The Baldwin family — from left Jack, 7, Peter, Callie and Sydney, 9, — arrived at Beachwalker County Park early enough Tuesday to secure one of the park’s 150 paved parking spots.

Kiawah Island may have the ninth-best beach in America, but if you don’t get into the parking lot early, you may not see it.

Town officials have decided to end the habit of allowing a long queue of cars to line up in a “waiting” position just outside the entry gate into Charleston County’s Beachwalker Park.

Mayor Steven Orban said the change, known as the “no-idling” rule, is being enforced for safety, clutter and environmental reasons.

For starters, it became common practice for families waiting to get in to let their children out of cars and play in the street until it was time to move up in the waiting line, he said.

That idling also created problems with exhaust and giving emergency vehicles access.

Orban said the angled, off-street parking spots on the grass just before the park entrance will remain, and Town Hall will offer 60 spots for overflow. But once these options fill up, late-comers are on their own to find a place to bide their time elsewhere until a legitimate parking spot comes open.

Otherwise, cars waiting on Beachwalker Drive will have to turn around and come back at a later time.

“I know people who drive 30 miles are going to be upset they can’t go to the beach,” he said, “but we’re doing the best we can do.”

The change promises to anger the beach-going public on today’s holiday and into the weekend. That’s because most have to drive more than 10 miles to reach Beachwalker — what Florida International University professor Steven “Dr. Beach” Leatherman has labeled one of the most ideal beaches on the Atlantic Coast.

“You can imagine what families and kids are going to be saying, ‘Are we going in yet? Are we going in yet?’?” Beachwalker visitor Boyd Schuler said Tuesday of the expected wait times.

Some Beachwalker veterans, such as John and Sandra Casullo, said they already have seen the parking area and its 150 paved spots get overrun.
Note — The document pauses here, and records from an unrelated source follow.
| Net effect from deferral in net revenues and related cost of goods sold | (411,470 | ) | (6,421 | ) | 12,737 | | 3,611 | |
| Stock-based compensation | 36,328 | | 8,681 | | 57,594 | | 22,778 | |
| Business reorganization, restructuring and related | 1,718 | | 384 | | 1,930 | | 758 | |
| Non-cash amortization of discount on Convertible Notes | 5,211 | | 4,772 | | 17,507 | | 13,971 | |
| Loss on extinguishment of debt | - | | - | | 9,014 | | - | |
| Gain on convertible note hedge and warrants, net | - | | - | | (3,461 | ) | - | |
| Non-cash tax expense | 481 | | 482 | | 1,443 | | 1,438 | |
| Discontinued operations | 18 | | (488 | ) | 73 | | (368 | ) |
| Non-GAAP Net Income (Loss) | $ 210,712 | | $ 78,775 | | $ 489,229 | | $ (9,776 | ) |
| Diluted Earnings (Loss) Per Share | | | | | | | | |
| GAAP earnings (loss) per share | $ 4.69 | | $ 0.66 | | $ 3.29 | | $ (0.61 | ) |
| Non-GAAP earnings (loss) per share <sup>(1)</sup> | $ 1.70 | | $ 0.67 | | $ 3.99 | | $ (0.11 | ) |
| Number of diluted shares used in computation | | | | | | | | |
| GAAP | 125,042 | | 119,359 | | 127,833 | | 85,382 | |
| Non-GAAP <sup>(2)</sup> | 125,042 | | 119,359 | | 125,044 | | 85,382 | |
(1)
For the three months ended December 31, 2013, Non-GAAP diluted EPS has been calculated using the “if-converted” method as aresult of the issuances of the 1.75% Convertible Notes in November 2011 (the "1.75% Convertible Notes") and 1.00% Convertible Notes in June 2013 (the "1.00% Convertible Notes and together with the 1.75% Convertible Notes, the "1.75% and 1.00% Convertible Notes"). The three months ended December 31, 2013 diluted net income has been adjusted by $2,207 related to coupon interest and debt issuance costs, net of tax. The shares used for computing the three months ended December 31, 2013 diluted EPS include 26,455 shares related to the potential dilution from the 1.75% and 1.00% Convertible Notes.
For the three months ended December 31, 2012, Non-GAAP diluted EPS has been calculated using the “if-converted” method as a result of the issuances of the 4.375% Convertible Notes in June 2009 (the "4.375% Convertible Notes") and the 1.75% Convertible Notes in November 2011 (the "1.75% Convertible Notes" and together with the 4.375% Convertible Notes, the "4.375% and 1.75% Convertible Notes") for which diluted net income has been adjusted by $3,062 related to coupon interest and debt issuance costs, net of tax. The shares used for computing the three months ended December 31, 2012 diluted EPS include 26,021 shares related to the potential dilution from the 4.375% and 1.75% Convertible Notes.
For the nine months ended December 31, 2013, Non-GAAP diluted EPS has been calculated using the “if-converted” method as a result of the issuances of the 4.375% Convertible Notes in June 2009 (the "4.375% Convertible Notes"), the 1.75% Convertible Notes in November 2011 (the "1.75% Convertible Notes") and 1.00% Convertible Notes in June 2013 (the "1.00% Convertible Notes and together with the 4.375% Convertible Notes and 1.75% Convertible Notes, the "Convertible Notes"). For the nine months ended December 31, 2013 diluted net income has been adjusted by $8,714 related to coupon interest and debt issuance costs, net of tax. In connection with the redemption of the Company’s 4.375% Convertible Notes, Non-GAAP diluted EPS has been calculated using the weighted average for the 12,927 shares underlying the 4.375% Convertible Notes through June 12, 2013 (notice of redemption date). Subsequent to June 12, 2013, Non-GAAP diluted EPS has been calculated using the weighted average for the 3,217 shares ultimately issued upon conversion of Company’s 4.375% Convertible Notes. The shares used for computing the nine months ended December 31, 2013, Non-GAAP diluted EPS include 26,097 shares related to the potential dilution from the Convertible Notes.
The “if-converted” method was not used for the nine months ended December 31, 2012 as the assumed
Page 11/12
“We won’t come on a Saturday,” John Casullo said, pointing to their 18-mile drive from West Ashley. “We won’t chance it.”

Part of the problem is that more pressure has fallen on Beachwalker as a go-to site for families after the Folly Beach County Park was shut down following Hurricane Irene last August.

Subsequent erosion washed the Folly parking lot away, taking out more than 200 spots.

Tom O’Rourke, executive director of the Charleston County Park and Recreation Commission, which runs Beachwalker, said he plans to meet with Kiawah officials next week about the problem.

“If they don’t want cars waiting on the side of the road, I get that. We need to fix the problem ourselves,” he said. “The only thing we can do is go by the rules Kiawah tells us to go by.”

O’Rourke said the bigger issue is the limited amount of public parking at local beaches, which serve a growing regional population.

“The real problem is so much bigger than (at Kiawah),” he said. “There are more people who want to go to the beach than there are beach parking lots.”

On weekends it is not uncommon for traffic to begin lining up before the park gate opens at 9 a.m., officials said.

O’Rourke said running a shuttle from the agency’s Mullet Hall Equestrian Center a few miles away might be part of the solution. “We need to think of different things we can do,” he said.

O’Rourke declined to criticize Kiawah for its new policy of turning cars away. “It would be different if we thought they didn’t want us down there or they didn’t want the public down there, but that is not the case,” he said.

Some visitors already have experienced seeing the parking lot get filled early and are prepared for it, knowing that sometimes it is better to come in the afternoon when the morning crush subsides.

Around midday, “there’s a mass exodus of kids that have to leave to get out of the sun,” said Callie Baldwin, who was visiting the park Tuesday with her husband and three children.